Le silence de la gauche
«Je déplore le silence de certains acteurs politiques, notamment à gauche, ou certains se montrent si prompts à parler de liberté d’expression lorsqu’il s’agit d’abroger le délit d’apologie du terrorisme, a commenté l’avocat de « Charlie-Hebdo », Richard Malka dans l’hebdomadaire «Marianne» (ci-dessus, Macron croqué dans Charlie-Hebdo).
«Il y a eu quand même des voix qui se sont élevées à gauche, les courageux habituels sur la liberté d’expression : Carole Delga, Michaël Delafosse, Bernard Cazeneuve, Karim Bouamrane ou Jérôme Guedj par exemple, et puis François Hollande, résume-t-on à RTL. Service minimum pour Olivier Faure. Mais rien chez Fabien Roussel. Rien, de la part de Sandrine Rousseau, qui a pourtant le tweet facile. Et énorme silence du côté de la France Insoumise. À l’exception notoire d’Alexis Corbière, qui a été purgé».
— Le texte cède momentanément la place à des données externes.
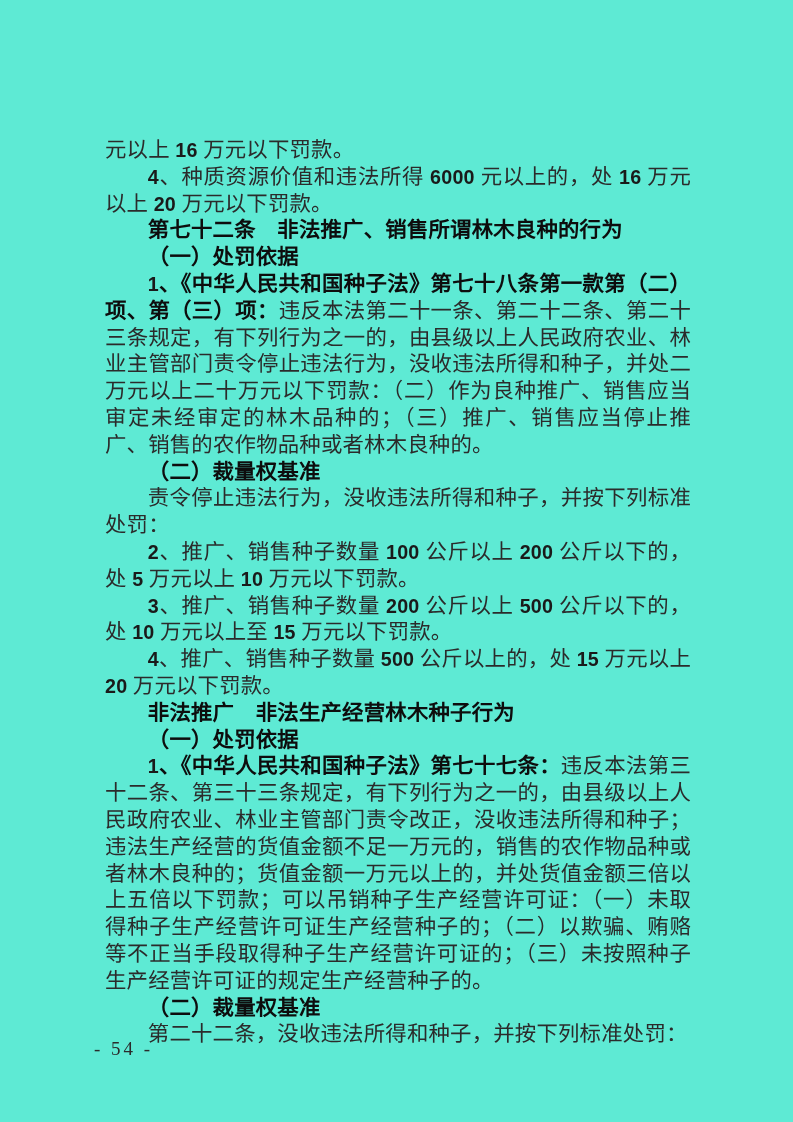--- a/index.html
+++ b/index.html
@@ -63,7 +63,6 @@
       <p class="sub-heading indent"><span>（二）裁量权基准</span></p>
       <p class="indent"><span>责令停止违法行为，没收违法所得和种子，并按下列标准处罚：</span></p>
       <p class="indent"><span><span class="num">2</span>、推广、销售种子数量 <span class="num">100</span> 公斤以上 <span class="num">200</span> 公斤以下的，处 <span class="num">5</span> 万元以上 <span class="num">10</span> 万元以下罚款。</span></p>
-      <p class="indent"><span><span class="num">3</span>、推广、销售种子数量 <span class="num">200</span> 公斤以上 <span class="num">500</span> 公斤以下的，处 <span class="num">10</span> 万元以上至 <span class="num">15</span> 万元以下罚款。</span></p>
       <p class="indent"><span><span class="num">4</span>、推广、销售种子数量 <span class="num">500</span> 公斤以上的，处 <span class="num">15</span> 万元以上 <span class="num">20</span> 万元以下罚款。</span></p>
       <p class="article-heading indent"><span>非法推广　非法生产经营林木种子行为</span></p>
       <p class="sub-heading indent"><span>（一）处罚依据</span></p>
Otages de leur patrie qui nourrit une interminable aversion française malgré quelques pas décisifs faits dans le sens de la réconciliation du côté français, les deux écrivains se retrouvent aujourd’hui aux prises avec les démons de la politique française. Et si on revenait à la littérature ?
(*) Pour Kamel Daoud, Boualem Sansal, 75 ans, « ressemble à un vieux prophète biblique, souriant. Il provoque les passions et les amitiés autant que la détestation des soumis et des jaloux. Il est libre et amusé par la vie ». Il poursuit avec ces mots : « Sansal écrit, il ne tue pas et n’emprisonne personne. Son innocence face à la dictature lui fit oublier la réalité de la Terreur en Algérie depuis quelques années. Il a négligé de regarder la meute qui l’attendait, il est retourné visiter son pays ce samedi-là. Il l’a payé cher ».
La pétition du journal « Le Point, ici.
Une autre pétition lancée par la Revue politique et parlementaire, ici.
Photos auteurs F. Mantovani @Gallimard.
La plaie de la guerre d’Algérie ne s’est jamais refermée, terreau fertile pour l’extrème droite, alimentant un mauvais débat politique. Mais il s’agit là de la liberté d’expression, et biensûr on ne peut rien négocier face à cette notion sacrée. Rendez vous autour d’une table pour des débats, des vrais.
On conduit des analyses sur RTL ? Ravi de l’apprendre. Et Carole Delga et Michael Delafosse et François Hollande sont des modèles de « courage » sur lesquel.les prendre exemple ? Vaut mieux lire ça que pleurer.
En effet, dans cette pétition, il y a les neo-reacs d’extrême centre et autres amis du Printemps Républicain comme Raphaël Enthoven et Philippe Val et des personnalités d’extrême droite comme François-Xavier Bellamy, Michel Onfray, Alain Finkielkraut et Élisabeth Levy. Beurk
Remarquez aussi la pétition du Point ne vaut guère mieux avec des neo-reacs comme Sylvain Tesson, Alain Finkielkraut et d’autres porte-paroles du non moins républicain Printemps mouvement très droitier.
Évidemment cela va de soi qu’il faut que Boualem Sansal soit libéré au plus vite. Mais ce n’est pas un héros et encore moins un « Voltaire algérien » comme le prétend à tort le premier ministre. Que dire des journalistes algériens emprisonnés pour avoir dénoncer des abus de pouvoirs? Ne sont-ils pas autant méritants? Boualem Sansal défend depuis plusieurs années maintenant des idées nauséabondes en essentialisant les populations arabo-musulmanes en reprenant les rhétoriques d’extrême droite comme lorsqu’il parle de la gauche radicale, des migrants et des « woke ». Avec cette arrestation le pouvoir algérien de par ses dérives autoritaires fait monter l’extrême droite pour défendre sa nouvelle idole. Il faut soutenir la libération de Boualem Sansal tout en combattant sa dérive idéologique vers l’extrême droite tout comme en 2006, je l’ai fait quand Robert Redecker était visé par une fatwa quelques jours après avoir publier une tribune violemment islamophobe dans le Figaro.
qui a écrit cet article non signé ?
Vous avez peut-être lu trop vite, l’article est signé.